Rondell came back from the liquor store with beer and Mong’s whiskey, and we took everything across the street,
followed Mong a long ways down the beach until he stopped in line with this big blue two-story beach house. He tossed his bag on the sand, said: “This is it.”

“This is what?” I said.

“Where my dad used to take me when I was a kid.”

“You went to this beach before?” Rondell said.

Mong nodded, pointed up at the big blue house. “Stayed at that place,” he said. “Every summer. Just me and him.”

Me and Rondell threw our bags in the sand too and looked up at the house. It was the nicest one in the whole row. I tried to imagine how it’d even
be
like, chilling inside such a big place, right on the beach, but I couldn’t really picture it. I peeked at Mong and then went back to the house. It seemed crazy that a kid who used to stay in that place could end up down here with me and Rondell, on the run from a group home. If I hadn’t read his file, how his old man came from money and was a lawyer, I wouldn’t have believed his ass.

Mong started clearing space for a makeshift barbecue pit, me and Rondell trying to help out but really just getting in the way. The beach was quiet, except a few older couples walking by holding hands. Some of them had their pant legs rolled up so they could walk right through the water whenever the tide came up. I watched one particular couple walking an old bulldog. You could tell all three of them had made this walk hundreds of times before. Probably thousands. The woman had a gray ponytail and the guy had a baseball cap and glasses. They weren’t really talking, but every once in a while the guy would reach up and rub his wife’s back. Behind them the sun was starting to set, like the whole thing was a damn Hallmark card.

As they passed us they both smiled and the old guy said “Howdy.” I said “Howdy” back and watched them walk a
long way down the beach, touching my split lip and thinking how different their lives were from mine. They were just strolling along the beach, not a care in the world, happy. And me, man, I was spending my last day in the country. This was it. I’d maybe never see an American beach ever again.

For some reason seeing that couple and saying howdy to the guy made me think I should call my moms tomorrow. And maybe Jaden, too. Even if I just left a message. At least people would know we weren’t dead or whatever.

Mong showed us how to dig a little hole in the sand and line it with a bunch of small rocks for a homemade barbecue pit. We wadded up pieces of newspaper and scattered them in the hole, put the firewood on top of that and doused everything with lighter fluid. I struck a match and tossed it in, started a giant flame on the paper that quickly jumped to the wood. Then the three of us just sat there awhile, drinking and watching the fire, not really saying anything.

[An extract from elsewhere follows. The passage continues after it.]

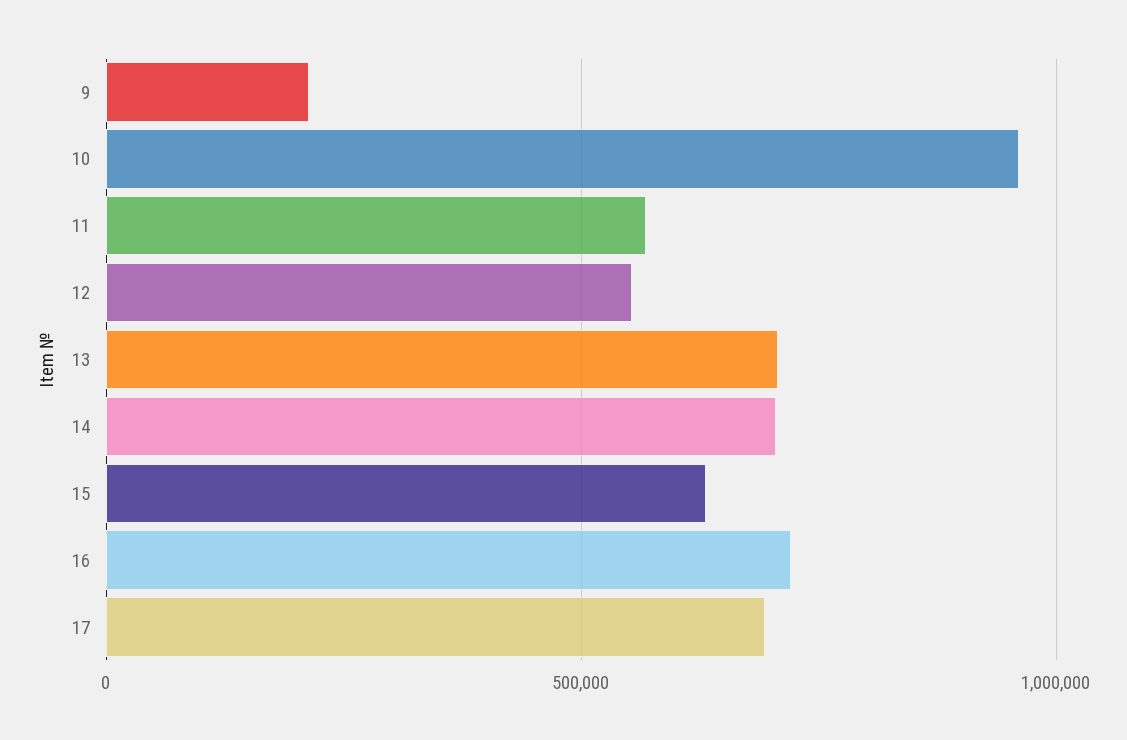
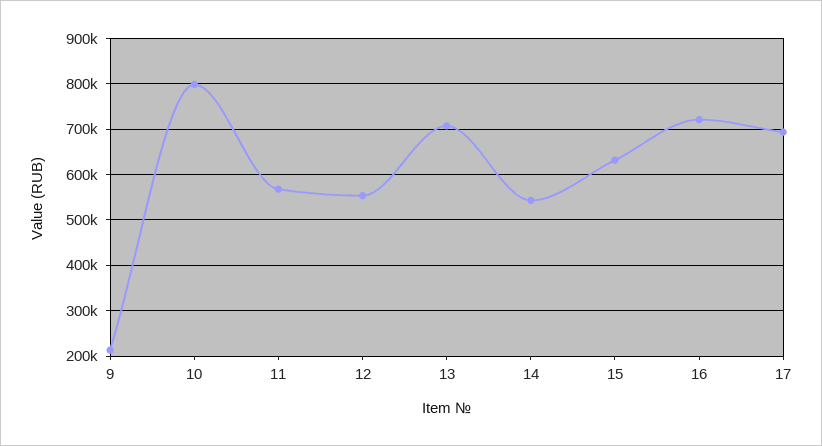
10: 950000 -> 800000
14: 700000 -> 540000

When Mong claimed the wood was perfect, we cooked the hot dogs and ate and drank more. We started a conversation about how crazy it was watching Rondell take over the basketball game, before what happened with the Timberland guys. Mong even ate a lot for the first time since we left the Lighthouse. Usually he just picked a little or ate the corn tortilla of his taco and then pushed the rest of his food away. And he kept drinking, too, pulling sips off his bottle of whiskey every few minutes. I decided he must be feeling better if he was trying to get his buzz on like that.